- PASSAGE
Can anybody help answer this question and/or have any documentation/regulations on above

-- (liftgenie-liftgods@yahoo.com), February 25, 2005


According to the ASME Safety Code, section 218(ASME A17.1-2000), the maximum allowable tripping speed for a car speed of 125 fpm or less is 175 fpm. This makes perfect sense to me. Surely, a safety stop from that speed is not a concern.

Accordingly, it is standard practice (at least in the US) to set all governors to about 175 fpm trip speed for car speeds 125 fpm or less. And, therefore, there is no need to be able to set them for a lower tripping speed, though it may be possible to do so.

-- John Brannon (akaelevman@aol.com), February 25, 2005.

require more info

-- (iamthelift-genie@yahoo.com), February 26, 2005.

Please be specific.

-- John Brannon (akaelevman@aol.com), February 26, 2005.

Thankyou for replying i can understand the tripping speed as employed by the U.S. in the U.K. i am sure without going and digging the EN81 book out that overspeed governors have to electrically trip @ 15% above rated speed & mechanically @ 20% or 25% not sure without checking

and the other note is what regulations do i adhere to U.S. or U.K.

- INFORMATION PROVIDED

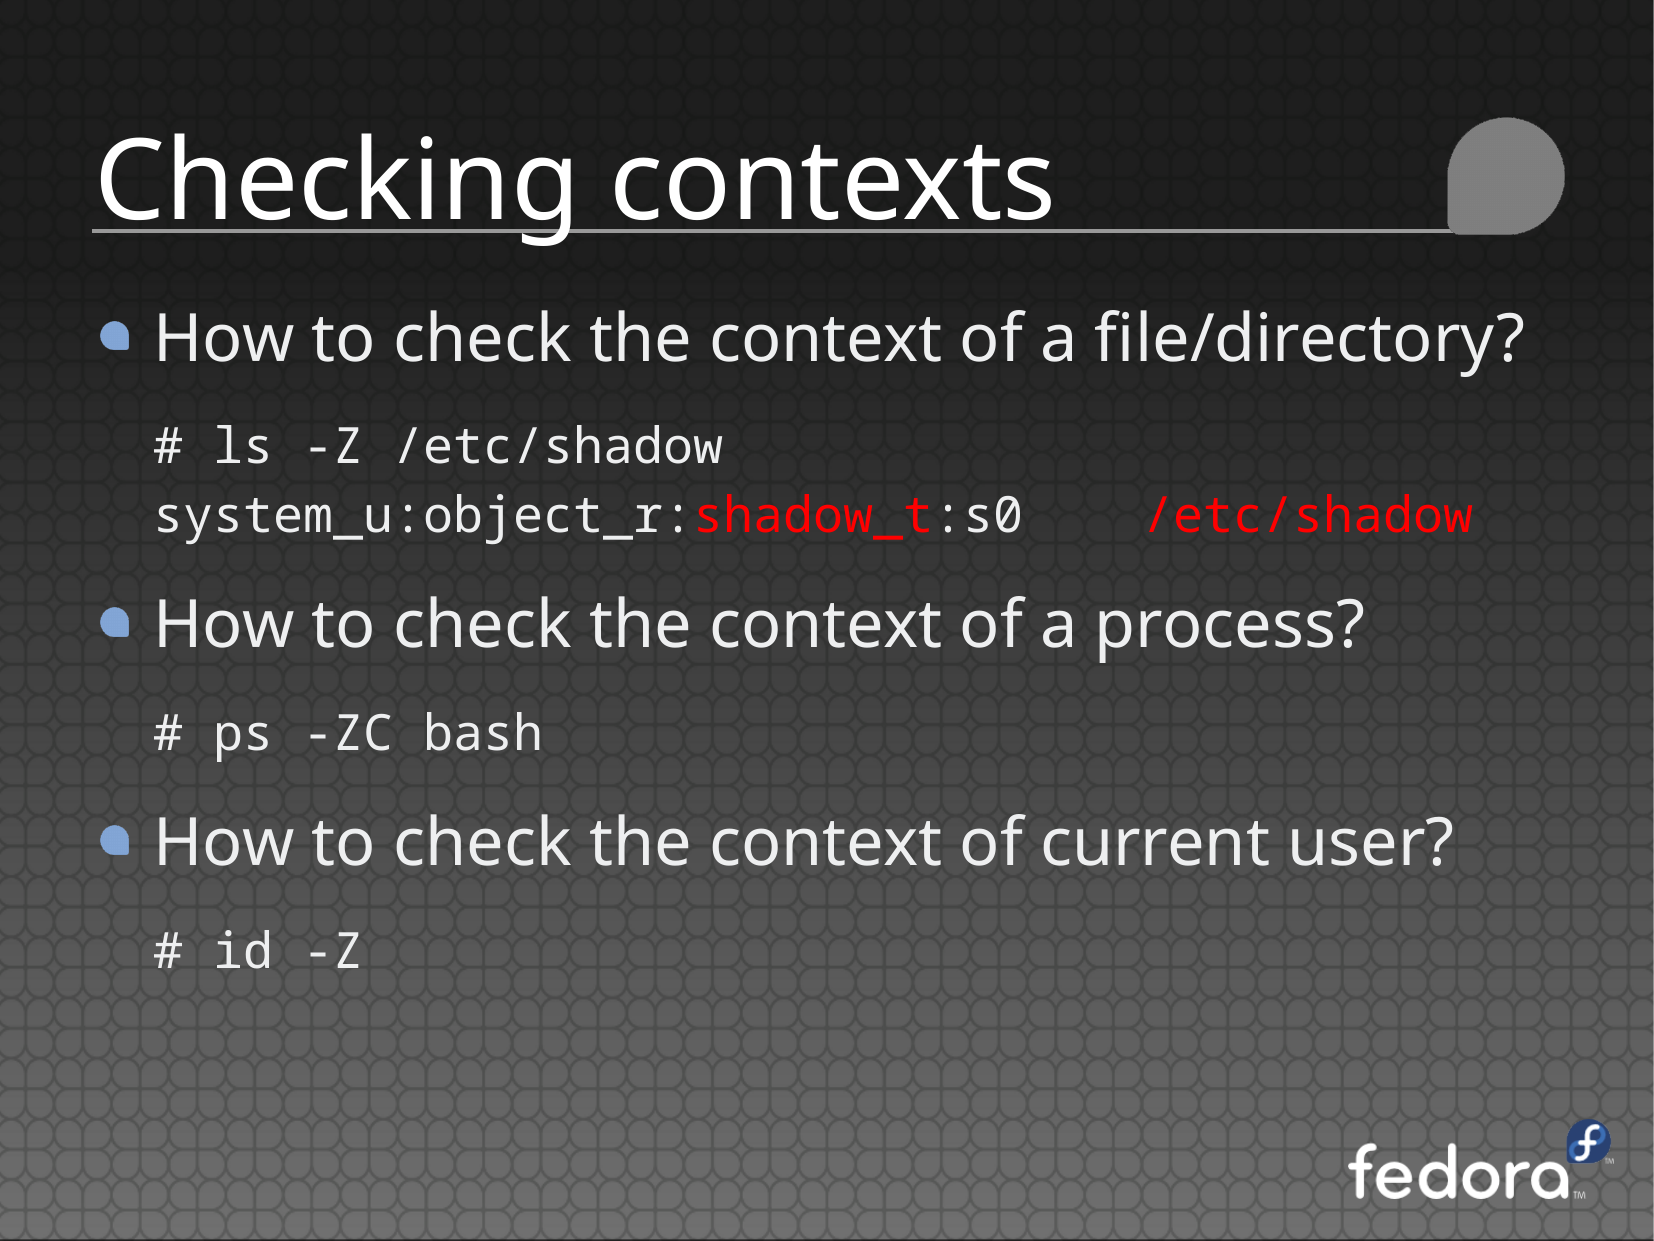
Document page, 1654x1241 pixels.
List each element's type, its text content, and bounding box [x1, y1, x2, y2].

- REQUESTS
A - In the elevator governor thread, what maximum tripping speed does ASME A17.1-2000 allow for a car speed of 125 fpm or less?
B - Carry on the elevator governor thread from the point where it stops.

- RESPONSES BY TASK
A - 175 fpm

B -
anybody any help as tried l.e.i.a. etc and just getting big old ru round

thanking you all in advance

P.S. also trying to build web site pls check & bear with me www.biguptheliftgenie@yahoo.co.uk

-- Lift Genie (bigupthelift-genie@yahoo.co.uk), February 26, 2005.

In the US, governors must trip at not less than 115% of rated speed, for speeds up to 2000 fpm. For speed above 2000 fpm, the maximum tripping speed shall not exceed 120% of the rated speed.

Further, they must trip at not more than the speed appearing in a table provided for the purpose (Table A section of this table is:

Rated Speed Maximum Gov. Trip Speed Max. Swt. Oper. 0-125 175 175 150 210 210 175 250 225 200 280 252 225 308 277

As you can see, speeds 125 fpm and below all use the same tripping and operating speed.When you consider that 125 fpm is 1.42 miles per hour, it is evident why this is the case.

Unfortunately, I cannot address the EN81 Code, but I'd suggest you look it up as I would think it surely contains similar provisions. The US is definitely on the same planet as Europe and what makes sense in one makes sense in the other.

Best Wishes!

-- John Brannon (akaelevman@aol.com), February 26, 2005.

EN81 The tripping speed of the governor shall accur at a speed at least equal to 115% of the rated speed of the lift and less than: 0.8 m/s for instantaneous safety gears 1.0 m/s for the captive roler type 1.5m/s for instantaneous type with buffered effect for progressive types 1.25v + 0.25/V = MAX TRIP SPEED MIN 115% OF RATED SPEED The electrical trip is 110% of rated speed 1m/s and above

-- bob (bob.morgan@blueyonder.co.uk), February 27, 2005.

Cheers Bob Thats all the speed regulations covered .however am desperate to find out what legislation i have to work to. As far as i'm concerned i am employed by a British Company so i have to work to EN81, the response from the client is that we work to the manufactures country of origin legislation which is U.S.A.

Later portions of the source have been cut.